Zambians finally have their sixth President! Edgar Lungu of the Patriotic Front (PF) beat Hakainde Hichilema of the United Party for National Development (UPND) in a tight contest (48.3% vs 46.7%). This is not the result I wanted to see but it’s a result I will respect. I hope to remember the biblical command to “pray for your leaders” mainly because I hold quite different views to President Lungu and the PF.
For me, the last three years of the previous PF government was sufficient time to see what lay at the core of the party. It gave me even more reasons to believe that Zambia deserved better. Under the late President Sata, a number of things caused disquiet among many Zambians, for example: careless government spending (unnecessary increases in civil servant salaries which have now been frozen), high levels of government borrowing (Zambia’s external debt swelled by 34% in 2013 to US$4.7billion), a “big man” tendency rather than respect for institutions (the moving of the Roads Development Agency, a statutory body, to State House under the management of the former President’s campaign manager), blatant lies (“more money in your pockets” and denial after denial that President Sata was dying).
Edgar Lungu’s campaign message of “continuity” therefore never sat well with me. If a bad precedent had been set, then the last thing you’d want is “continuity”.
In spite of this, I have great hopes that President Lungu will be different to his mentor President Sata. I would like to see greater fiscal discipline and respect for public institutions and the law.

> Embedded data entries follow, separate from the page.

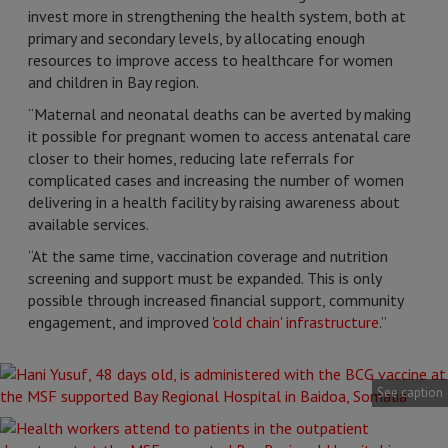
invest more in strengthening the health system, both at
primary and secondary levels, by allocating enough
resources to improve access to healthcare for women
and children in Bay region.
“Maternal and neonatal deaths can be averted by making
it possible for pregnant women to access antenatal care
closer to their homes, reducing late referrals for
complicated cases and increasing the number of women
delivering in a health facility by raising awareness about
available services.
“At the same time, vaccination coverage and nutrition
screening and support must be expanded. This is only
possible through increased financial support, community
engagement, and improved
'cold chain' infrastructure
.”
See caption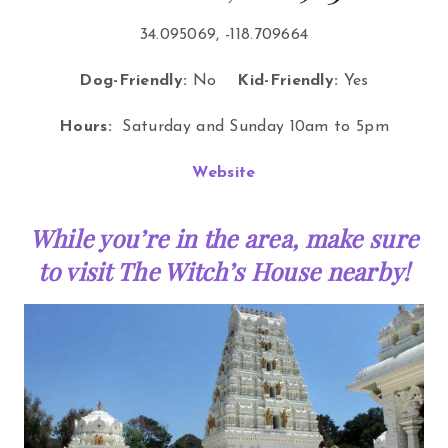
34.095069, -118.709664
Dog-Friendly:
No
Kid-Friendly:
Yes
Hours:
Saturday and Sunday 10am to 5pm
Website
While you’re in the area, make sure
to visit The Witch’s House nearby!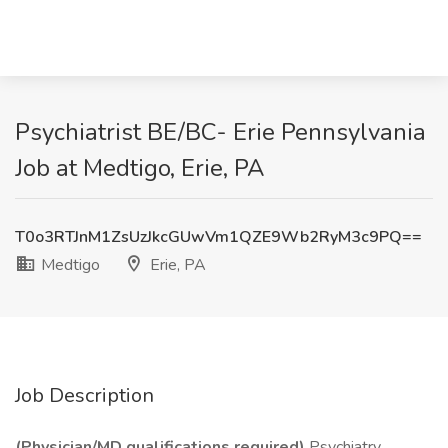
Psychiatrist BE/BC- Erie Pennsylvania
Job at Medtigo, Erie, PA
T0o3RTJnM1ZsUzJkcGUwVm1QZE9Wb2RyM3c9PQ==
Medtigo
Erie, PA
Job Description
(Physician/MD qualifications required)
Psychiatry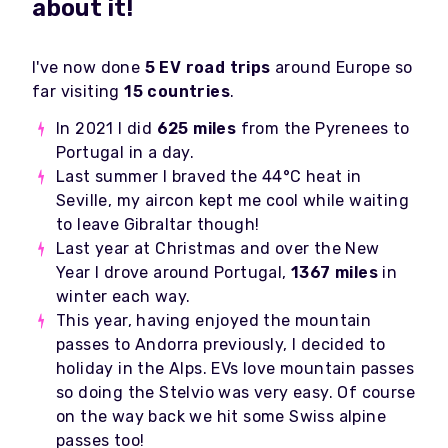
about it!
I've now done
5 EV road trips
around Europe so
far visiting
15 countries
.
In 2021 I did
625 miles
from the Pyrenees to
Portugal in a day.
Last summer I braved the 44
°C heat in
Seville, my aircon kept me cool while waiting
to leave Gibraltar though!
Last year at Christmas and over the New
Year I drove around Portugal,
1367 miles
in
winter each way.
This year, having enjoyed the mountain
passes to Andorra previously, I decided to
holiday in the Alps. EVs love mountain passes
so doing the Stelvio was very easy. Of course
on the way back we hit some Swiss alpine
passes too!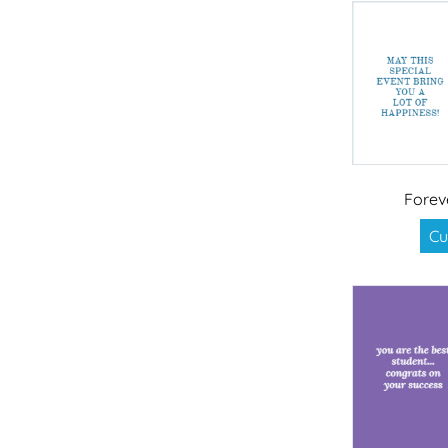
Forev
Cu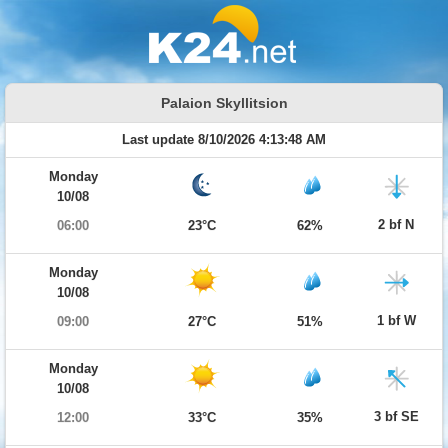
Palaion Skyllitsion
Last update 8/10/2026 4:13:48 AM
Monday
10/08
2 bf N
06:00
23°C
62%
Monday
10/08
1 bf W
09:00
27°C
51%
Monday
10/08
3 bf SE
12:00
33°C
35%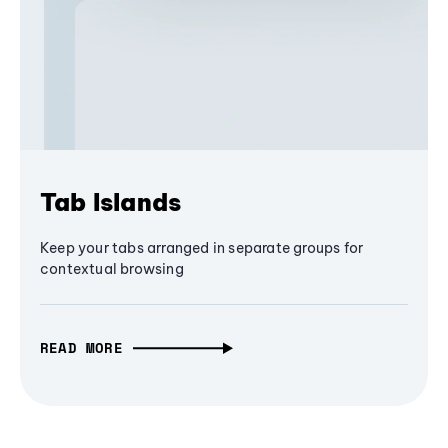
Tab Islands
Keep your tabs arranged in separate groups for
contextual browsing
READ MORE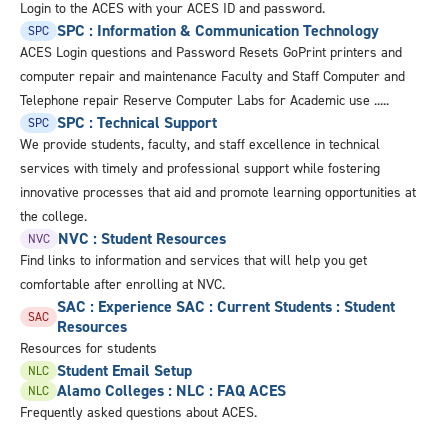
Login to the ACES with your ACES ID and password.
SPC : Information & Communication Technology
SPC
ACES Login questions and Password Resets GoPrint printers and
computer repair and maintenance Faculty and Staff Computer and
Telephone repair Reserve Computer Labs for Academic use .....
SPC : Technical Support
SPC
We provide students, faculty, and staff excellence in technical
services with timely and professional support while fostering
innovative processes that aid and promote learning opportunities at
the college.
NVC : Student Resources
NVC
Find links to information and services that will help you get
comfortable after enrolling at NVC.
SAC : Experience SAC : Current Students : Student
SAC
Resources
Resources for students
Student Email Setup
NLC
Alamo Colleges : NLC : FAQ ACES
NLC
Frequently asked questions about ACES.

He has the opportunity for a new and fresh approach before the next elections sometime next year.
The PF currently have a huge parliamentary majority. This will either stay the same or grow between now and the next elections. The temptation to switch sides will be great for many opposition MPs but if Lungu’s government is to be held to account, then we need those UPND, MMD and Independent MPs more than ever. We need them to provide a good counterbalance to the PF, a party that has previously said it would rejoice if all opposition was obliterated.
One reply on “Why Zambians need their opposition MPs more than ever”
Well put! I think we are many with the same thoughts and perhaps fears. But hopefully UPND will keep their momentum and grow even stronger in time for 2016 elections.